**TASK REQUIREMENTS**
Each line below needs to be duplicated without alteration.
──────── EXERCISE MATERIAL ────────
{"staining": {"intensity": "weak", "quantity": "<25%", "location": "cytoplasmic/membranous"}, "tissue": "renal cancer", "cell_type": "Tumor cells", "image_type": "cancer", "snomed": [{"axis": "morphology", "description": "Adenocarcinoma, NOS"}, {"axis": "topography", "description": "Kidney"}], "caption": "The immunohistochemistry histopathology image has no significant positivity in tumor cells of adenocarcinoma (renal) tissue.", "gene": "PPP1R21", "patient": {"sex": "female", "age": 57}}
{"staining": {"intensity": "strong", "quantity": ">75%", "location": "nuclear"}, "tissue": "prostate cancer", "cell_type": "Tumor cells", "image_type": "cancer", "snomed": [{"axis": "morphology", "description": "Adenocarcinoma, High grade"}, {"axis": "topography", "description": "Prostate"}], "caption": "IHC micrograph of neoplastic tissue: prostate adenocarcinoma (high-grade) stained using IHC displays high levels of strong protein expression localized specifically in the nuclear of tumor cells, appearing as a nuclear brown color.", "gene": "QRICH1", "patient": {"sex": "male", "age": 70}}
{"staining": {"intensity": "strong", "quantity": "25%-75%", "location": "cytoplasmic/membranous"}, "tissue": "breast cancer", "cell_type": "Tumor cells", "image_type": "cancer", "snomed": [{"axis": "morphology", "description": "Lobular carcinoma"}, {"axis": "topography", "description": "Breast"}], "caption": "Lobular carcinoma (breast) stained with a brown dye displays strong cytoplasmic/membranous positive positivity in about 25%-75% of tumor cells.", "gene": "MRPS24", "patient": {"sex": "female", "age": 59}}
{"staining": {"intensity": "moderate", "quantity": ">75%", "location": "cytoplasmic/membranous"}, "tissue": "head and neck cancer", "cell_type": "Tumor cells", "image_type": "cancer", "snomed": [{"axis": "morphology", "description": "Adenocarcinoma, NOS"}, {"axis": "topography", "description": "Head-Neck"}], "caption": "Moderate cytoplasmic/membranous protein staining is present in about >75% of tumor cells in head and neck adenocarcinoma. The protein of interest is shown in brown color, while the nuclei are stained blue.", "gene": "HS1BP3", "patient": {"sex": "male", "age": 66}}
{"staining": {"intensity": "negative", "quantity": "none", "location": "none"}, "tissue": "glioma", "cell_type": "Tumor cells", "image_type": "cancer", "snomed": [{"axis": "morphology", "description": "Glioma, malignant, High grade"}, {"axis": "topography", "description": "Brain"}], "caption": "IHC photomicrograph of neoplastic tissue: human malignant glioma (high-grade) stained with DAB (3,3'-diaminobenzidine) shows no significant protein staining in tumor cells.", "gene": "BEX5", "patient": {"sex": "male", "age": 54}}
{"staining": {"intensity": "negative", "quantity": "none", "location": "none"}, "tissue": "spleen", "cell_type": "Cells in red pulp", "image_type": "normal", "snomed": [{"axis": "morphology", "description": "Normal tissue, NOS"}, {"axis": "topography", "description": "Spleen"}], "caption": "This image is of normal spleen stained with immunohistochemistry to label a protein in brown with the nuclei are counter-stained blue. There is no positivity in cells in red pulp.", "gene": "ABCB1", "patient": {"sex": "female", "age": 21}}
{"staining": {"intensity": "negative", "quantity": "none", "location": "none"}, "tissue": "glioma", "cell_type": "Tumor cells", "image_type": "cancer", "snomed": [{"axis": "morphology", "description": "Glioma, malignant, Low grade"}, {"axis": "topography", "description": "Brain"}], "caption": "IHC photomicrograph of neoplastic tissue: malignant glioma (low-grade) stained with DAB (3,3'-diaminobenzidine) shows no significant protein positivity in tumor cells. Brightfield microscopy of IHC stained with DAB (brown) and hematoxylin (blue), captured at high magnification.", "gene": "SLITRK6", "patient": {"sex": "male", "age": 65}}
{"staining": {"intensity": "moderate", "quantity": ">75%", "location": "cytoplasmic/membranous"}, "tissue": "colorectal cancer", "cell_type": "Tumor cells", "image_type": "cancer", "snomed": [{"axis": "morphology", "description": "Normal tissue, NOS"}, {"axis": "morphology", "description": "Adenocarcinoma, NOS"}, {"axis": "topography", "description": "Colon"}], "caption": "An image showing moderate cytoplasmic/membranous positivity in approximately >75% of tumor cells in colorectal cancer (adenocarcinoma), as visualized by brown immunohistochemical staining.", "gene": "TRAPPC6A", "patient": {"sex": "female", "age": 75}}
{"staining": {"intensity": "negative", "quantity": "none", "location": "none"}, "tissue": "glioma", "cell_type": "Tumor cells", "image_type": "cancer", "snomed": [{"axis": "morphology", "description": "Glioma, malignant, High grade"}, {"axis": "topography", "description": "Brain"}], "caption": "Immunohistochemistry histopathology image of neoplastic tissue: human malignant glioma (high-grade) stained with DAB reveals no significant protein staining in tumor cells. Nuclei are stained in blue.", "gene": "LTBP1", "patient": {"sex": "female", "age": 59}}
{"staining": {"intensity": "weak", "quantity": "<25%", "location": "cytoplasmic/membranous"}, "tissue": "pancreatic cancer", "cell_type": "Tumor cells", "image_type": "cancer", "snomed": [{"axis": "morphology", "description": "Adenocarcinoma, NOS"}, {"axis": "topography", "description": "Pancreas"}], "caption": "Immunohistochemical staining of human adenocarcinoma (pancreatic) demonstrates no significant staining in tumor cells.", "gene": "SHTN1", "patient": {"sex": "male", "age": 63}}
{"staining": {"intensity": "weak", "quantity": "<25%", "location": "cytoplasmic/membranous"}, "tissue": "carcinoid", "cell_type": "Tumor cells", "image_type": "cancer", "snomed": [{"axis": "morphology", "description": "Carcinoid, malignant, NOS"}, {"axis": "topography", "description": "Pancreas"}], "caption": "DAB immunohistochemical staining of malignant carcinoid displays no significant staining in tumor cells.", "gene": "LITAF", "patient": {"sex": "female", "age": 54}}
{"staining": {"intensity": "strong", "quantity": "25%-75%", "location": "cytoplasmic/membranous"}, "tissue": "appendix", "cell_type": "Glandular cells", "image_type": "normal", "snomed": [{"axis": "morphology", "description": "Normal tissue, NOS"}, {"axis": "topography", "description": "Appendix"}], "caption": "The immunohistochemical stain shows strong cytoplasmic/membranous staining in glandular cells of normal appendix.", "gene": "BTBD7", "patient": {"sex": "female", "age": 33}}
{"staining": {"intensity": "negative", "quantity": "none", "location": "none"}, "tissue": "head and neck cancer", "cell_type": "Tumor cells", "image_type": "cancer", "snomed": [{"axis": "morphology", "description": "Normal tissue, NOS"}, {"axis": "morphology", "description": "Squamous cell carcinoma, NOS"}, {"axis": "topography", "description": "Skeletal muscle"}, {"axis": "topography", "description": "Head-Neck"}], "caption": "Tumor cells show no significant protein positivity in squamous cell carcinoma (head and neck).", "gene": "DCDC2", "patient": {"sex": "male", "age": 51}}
────────
**WRITTEN SOLUTION**
{"staining": {"intensity": "weak", "quantity": "<25%", "location": "cytoplasmic/membranous"}, "tissue": "renal cancer", "cell_type": "Tumor cells", "image_type": "cancer", "snomed": [{"axis": "morphology", "description": "Adenocarcinoma, NOS"}, {"axis": "topography", "description": "Kidney"}], "caption": "The immunohistochemistry histopathology image has no significant positivity in tumor cells of adenocarcinoma (renal) tissue.", "gene": "PPP1R21", "patient": {"sex": "female", "age": 57}}
{"staining": {"intensity": "strong", "quantity": ">75%", "location": "nuclear"}, "tissue": "prostate cancer", "cell_type": "Tumor cells", "image_type": "cancer", "snomed": [{"axis": "morphology", "description": "Adenocarcinoma, High grade"}, {"axis": "topography", "description": "Prostate"}], "caption": "IHC micrograph of neoplastic tissue: prostate adenocarcinoma (high-grade) stained using IHC displays high levels of strong protein expression localized specifically in the nuclear of tumor cells, appearing as a nuclear brown color.", "gene": "QRICH1", "patient": {"sex": "male", "age": 70}}
{"staining": {"intensity": "strong", "quantity": "25%-75%", "location": "cytoplasmic/membranous"}, "tissue": "breast cancer", "cell_type": "Tumor cells", "image_type": "cancer", "snomed": [{"axis": "morphology", "description": "Lobular carcinoma"}, {"axis": "topography", "description": "Breast"}], "caption": "Lobular carcinoma (breast) stained with a brown dye displays strong cytoplasmic/membranous positive positivity in about 25%-75% of tumor cells.", "gene": "MRPS24", "patient": {"sex": "female", "age": 59}}
{"staining": {"intensity": "moderate", "quantity": ">75%", "location": "cytoplasmic/membranous"}, "tissue": "head and neck cancer", "cell_type": "Tumor cells", "image_type": "cancer", "snomed": [{"axis": "morphology", "description": "Adenocarcinoma, NOS"}, {"axis": "topography", "description": "Head-Neck"}], "caption": "Moderate cytoplasmic/membranous protein staining is present in about >75% of tumor cells in head and neck adenocarcinoma. The protein of interest is shown in brown color, while the nuclei are stained blue.", "gene": "HS1BP3", "patient": {"sex": "male", "age": 66}}
{"staining": {"intensity": "negative", "quantity": "none", "location": "none"}, "tissue": "glioma", "cell_type": "Tumor cells", "image_type": "cancer", "snomed": [{"axis": "morphology", "description": "Glioma, malignant, High grade"}, {"axis": "topography", "description": "Brain"}], "caption": "IHC photomicrograph of neoplastic tissue: human malignant glioma (high-grade) stained with DAB (3,3'-diaminobenzidine) shows no significant protein staining in tumor cells.", "gene": "BEX5", "patient": {"sex": "male", "age": 54}}
{"staining": {"intensity": "negative", "quantity": "none", "location": "none"}, "tissue": "spleen", "cell_type": "Cells in red pulp", "image_type": "normal", "snomed": [{"axis": "morphology", "description": "Normal tissue, NOS"}, {"axis": "topography", "description": "Spleen"}], "caption": "This image is of normal spleen stained with immunohistochemistry to label a protein in brown with the nuclei are counter-stained blue. There is no positivity in cells in red pulp.", "gene": "ABCB1", "patient": {"sex": "female", "age": 21}}
{"staining": {"intensity": "negative", "quantity": "none", "location": "none"}, "tissue": "glioma", "cell_type": "Tumor cells", "image_type": "cancer", "snomed": [{"axis": "morphology", "description": "Glioma, malignant, Low grade"}, {"axis": "topography", "description": "Brain"}], "caption": "IHC photomicrograph of neoplastic tissue: malignant glioma (low-grade) stained with DAB (3,3'-diaminobenzidine) shows no significant protein positivity in tumor cells. Brightfield microscopy of IHC stained with DAB (brown) and hematoxylin (blue), captured at high magnification.", "gene": "SLITRK6", "patient": {"sex": "male", "age": 65}}
{"staining": {"intensity": "moderate", "quantity": ">75%", "location": "cytoplasmic/membranous"}, "tissue": "colorectal cancer", "cell_type": "Tumor cells", "image_type": "cancer", "snomed": [{"axis": "morphology", "description": "Normal tissue, NOS"}, {"axis": "morphology", "description": "Adenocarcinoma, NOS"}, {"axis": "topography", "description": "Colon"}], "caption": "An image showing moderate cytoplasmic/membranous positivity in approximately >75% of tumor cells in colorectal cancer (adenocarcinoma), as visualized by brown immunohistochemical staining.", "gene": "TRAPPC6A", "patient": {"sex": "female", "age": 75}}
{"staining": {"intensity": "negative", "quantity": "none", "location": "none"}, "tissue": "glioma", "cell_type": "Tumor cells", "image_type": "cancer", "snomed": [{"axis": "morphology", "description": "Glioma, malignant, High grade"}, {"axis": "topography", "description": "Brain"}], "caption": "Immunohistochemistry histopathology image of neoplastic tissue: human malignant glioma (high-grade) stained with DAB reveals no significant protein staining in tumor cells. Nuclei are stained in blue.", "gene": "LTBP1", "patient": {"sex": "female", "age": 59}}
{"staining": {"intensity": "weak", "quantity": "<25%", "location": "cytoplasmic/membranous"}, "tissue": "pancreatic cancer", "cell_type": "Tumor cells", "image_type": "cancer", "snomed": [{"axis": "morphology", "description": "Adenocarcinoma, NOS"}, {"axis": "topography", "description": "Pancreas"}], "caption": "Immunohistochemical staining of human adenocarcinoma (pancreatic) demonstrates no significant staining in tumor cells.", "gene": "SHTN1", "patient": {"sex": "male", "age": 63}}
{"staining": {"intensity": "weak", "quantity": "<25%", "location": "cytoplasmic/membranous"}, "tissue": "carcinoid", "cell_type": "Tumor cells", "image_type": "cancer", "snomed": [{"axis": "morphology", "description": "Carcinoid, malignant, NOS"}, {"axis": "topography", "description": "Pancreas"}], "caption": "DAB immunohistochemical staining of malignant carcinoid displays no significant staining in tumor cells.", "gene": "LITAF", "patient": {"sex": "female", "age": 54}}
{"staining": {"intensity": "strong", "quantity": "25%-75%", "location": "cytoplasmic/membranous"}, "tissue": "appendix", "cell_type": "Glandular cells", "image_type": "normal", "snomed": [{"axis": "morphology", "description": "Normal tissue, NOS"}, {"axis": "topography", "description": "Appendix"}], "caption": "The immunohistochemical stain shows strong cytoplasmic/membranous staining in glandular cells of normal appendix.", "gene": "BTBD7", "patient": {"sex": "female", "age": 33}}
{"staining": {"intensity": "negative", "quantity": "none", "location": "none"}, "tissue": "head and neck cancer", "cell_type": "Tumor cells", "image_type": "cancer", "snomed": [{"axis": "morphology", "description": "Normal tissue, NOS"}, {"axis": "morphology", "description": "Squamous cell carcinoma, NOS"}, {"axis": "topography", "description": "Skeletal muscle"}, {"axis": "topography", "description": "Head-Neck"}], "caption": "Tumor cells show no significant protein positivity in squamous cell carcinoma (head and neck).", "gene": "DCDC2", "patient": {"sex": "male", "age": 51}}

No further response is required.